Ci sono momenti nella giornata in cui scrivere diventa un piacere. Per me il caffè non è un piacere.
Ah, incauto che passi da queste parti e ti prendi anche la briga di leggere le poche cazzate che ogni tanto decido di pubblicare. Bada bene, eh. Non mi assumo responsabilità alcuna per eventuali danni a cose e persone. Parliamoci chiaro.
Ma veniamo al dunque. Vorrei usarvi come cavie per un piccolo esperimento. Perchè quelle facce? Non preoccupatevi. Non farà male. Non troppo, almeno.
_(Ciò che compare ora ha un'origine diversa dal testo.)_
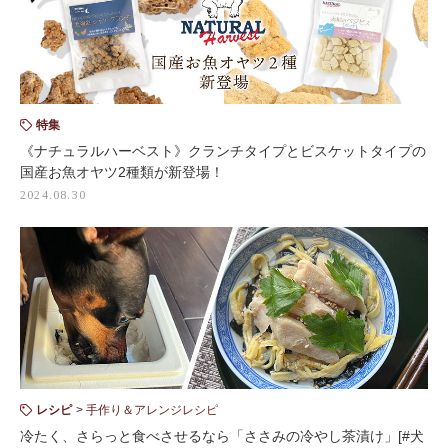
特集
《ナチュラルハーベスト》クランチタイプとビスケットタイプの
国産お魚オヤツ2種類が新登場！
2024.08.30
レシピ
手作り＆アレンジレシピ
冷たく、さらっと食べさせるなら「ささみの冷やし茶漬け」[#犬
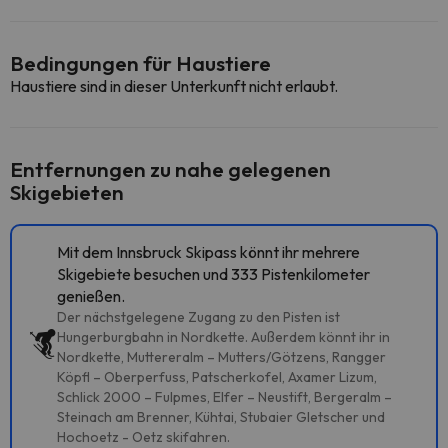
Bedingungen für Haustiere
Haustiere sind in dieser Unterkunft nicht erlaubt.
Entfernungen zu nahe gelegenen
Skigebieten
Mit dem Innsbruck Skipass könnt ihr mehrere
Skigebiete besuchen und 333 Pistenkilometer
genießen.
Der nächstgelegene Zugang zu den Pisten ist
Hungerburgbahn in Nordkette. Außerdem könnt ihr in
Nordkette, Muttereralm – Mutters/Götzens, Rangger
Köpfl – Oberperfuss, Patscherkofel, Axamer Lizum,
Schlick 2000 – Fulpmes, Elfer – Neustift, Bergeralm –
Steinach am Brenner, Kühtai, Stubaier Gletscher und
Hochoetz - Oetz skifahren.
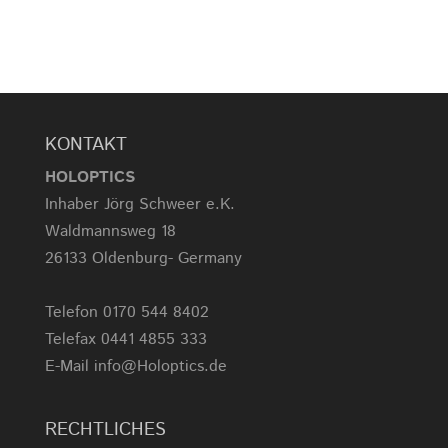
KONTAKT
HOLOPTICS
Inhaber Jörg Schweer e.K.
Waldmannsweg 18
26133 Oldenburg- Germany
Telefon 0170 544 8402
Telefax 0441 4855 333
E-Mail info@Holoptics.de
RECHTLICHES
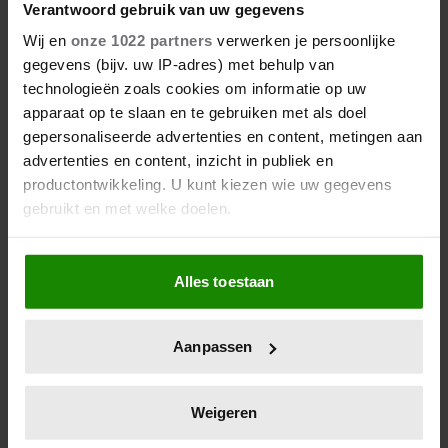
KROONPRINSES METTE-MARIT
Verantwoord gebruik van uw gegevens
SCHAAMT ZICH OM CONTACT
Wij en
onze 1022 partners
verwerken je persoonlijke
gegevens (bijv. uw IP-adres) met behulp van
MET EPSTEIN: ‘JACHT OP
technologieën zoals cookies om informatie op uw
ECHTGENOTE’
apparaat op te slaan en te gebruiken met als doel
Nieuw vrijgegeven documenten over Jeffrey Epstein
gepersonaliseerde advertenties en content, metingen aan
bevatten e-mails tussen hem en kroonprinses Mette-
advertenties en content, inzicht in publiek en
Marit. De Noorse hofhouding zegt dat de
productontwikkeling. U kunt kiezen wie uw gegevens
kroonprinses destijds de ernst van zijn misdrijven
gebruikt en met welke doelen.
niet kende; zij noemt het contact nu een ‘foute
inschatting’ en biedt excuses aan. Ook de Noorse
Als u het toestaat, willen we ook graag:
premier sluit zich daarbij aan.
Alles toestaan
Informatie verzamelen over uw geografische
locatie, die tot een paar meter nauwkeurig kan zijn
Uw apparaat identificeren door het actief te
Aanpassen
scannen op specifieke eigenschappen (fingerprinting)
Lees meer over hoe uw persoonlijke gegevens worden
verwerkt en stel uw voorkeuren in het
detailgedeelte
in.
Weigeren
U kunt uw toestemming op elk moment wijzigen of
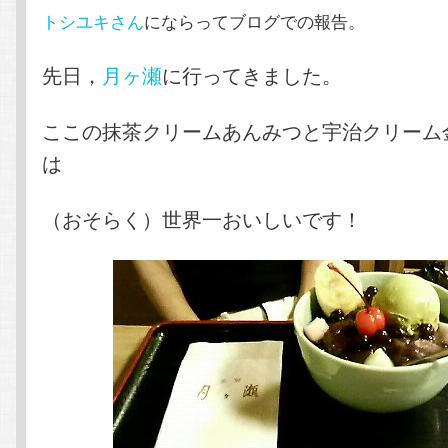
トシユキさん
にならってブログでの報告。
先日，
月ヶ瀬
に行ってきました。
ここの抹茶クリームあんみつと宇治クリーム
は
（おそらく）世界一おいしいです！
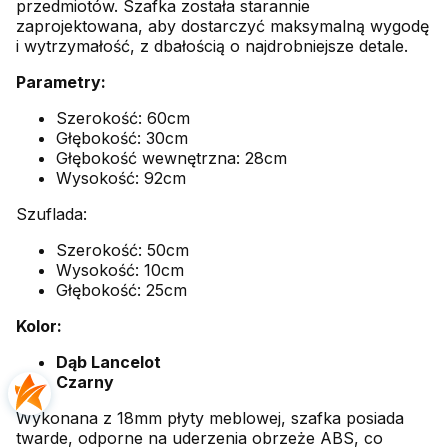
przedmiotów. Szafka została starannie
zaprojektowana, aby dostarczyć maksymalną wygodę
i wytrzymałość, z dbałością o najdrobniejsze detale.
Parametry:
Szerokość: 60cm
Głębokość: 30cm
Głębokość wewnętrzna: 28cm
Wysokość: 92cm
Szuflada:
Szerokość: 50cm
Wysokość: 10cm
Głębokość: 25cm
Kolor:
Dąb Lancelot
Czarny
Wykonana z 18mm płyty meblowej, szafka posiada
twarde, odporne na uderzenia obrzeże ABS, co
Leggete e ditemi che ne pensate.
Il viottolo era disseminato di stelle cadute. Saltellava da una pozzanghera all’altra, le braccia al cielo. Rideva. La pioggia non accennava a smettere, ma lui rideva. Non aveva bisogno d’altro. Le gocce tamburellavano sui ciottoli. Girò vorticosamente su se stesso, scivolando più volte. Cadde, e si ritrovo faccia al cielo. Strizzò gli occhi.
No, è già finito? Sì. In parte, è la bozza di una seconda bozza rielaborata. Avevo bisogno di scrivere qualcosa. So benissimo che posso anche smettere di picchiettare su ‘sti tasti, se quello che riesco a ricavarne sono quelle quattro righe, ma che dirvi. Pazienza.